Literally a week ago, none of this was in the thinking of Hollinger, whose business has built a steady clientele in Downtown Waynesboro.

It’s one thing when a business goes under because the people running it don’t know what they’re doing.

It’s entirely another when something out of the friggin’ blue comes about and pushes the business plan to the extreme.

“He said, I don’t care how you do it, I’ve just got a bunch of food here, and I want to make sure that it gets to people in need, and I want to be able to have something good that comes out of the situation that I’m in right now,” said Fife, telling his side of the phone call from Hollinger, a YMCA benefactor for several years, earlier in the day on Thursday.

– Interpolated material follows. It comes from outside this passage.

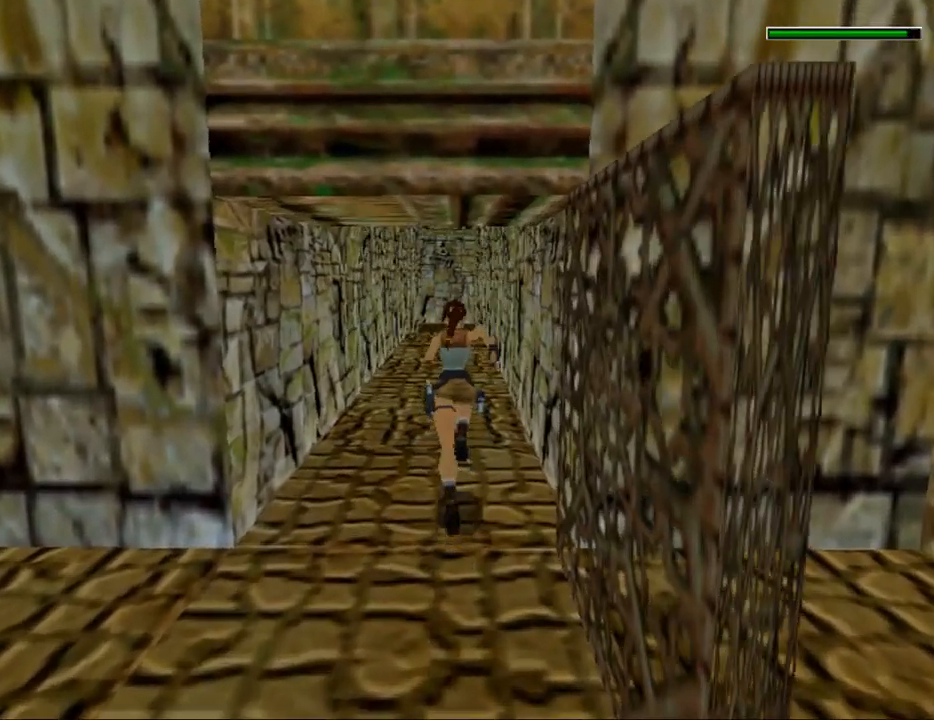
{"keys": ["dash", "up"], "events": []}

The volunteers that Fife recruited worked into the night late Tuesday creating to-go packages that will be distributed Wednesday to a local homeless shelter, to YMCA families in childcare that are in need, and to the general community.

“It sort of hits you,” said Fife, choking back emotion, “when you’re watching Chris hug his employees as they’re handing in keys, and the commitment he has to his people and his community, and then he hands me the keys from his employee, and says, now take care of this. It’s pretty powerful.”

For Hollinger, it’s reality.

“I’ve been in contact with a few other business owners. Sales were not going to be improving. They were just going to get worse. Instead of adding to the problem, we decided to just be proactive and shut down the doors for – it’s going to be at least two weeks to a month,” Hollinger said.

“Right now we’re in an economic crisis, it’s hard, but I felt that for my staff, it would be easier for them to claim unemployment, to be able to guarantee their pay, since a lot of those restrictions had been lifted, to try to keep them going, as opposed to us going under in the process of trying to save jobs.”

This, from a business owner who was thriving seven goddamn days ago.

“It’s terrifying,” Hollinger said. “We don’t know what’s happening. We don’t know when it’s going to be over. We can’t make any decisions based on anything until, essentially, the crisis is over. That’s why we wanted to close now, so that we could ensure that we could have enough funds to reopen if we’re not able to get any government assistance.

“Right now, I feel comfortable with what we’ve done. We should be fine moving forward, and hopefully, hopefully, everyone will make it through it OK.”

My first dinner out, when this is all done, and many more after, are at Green Leaf Grill.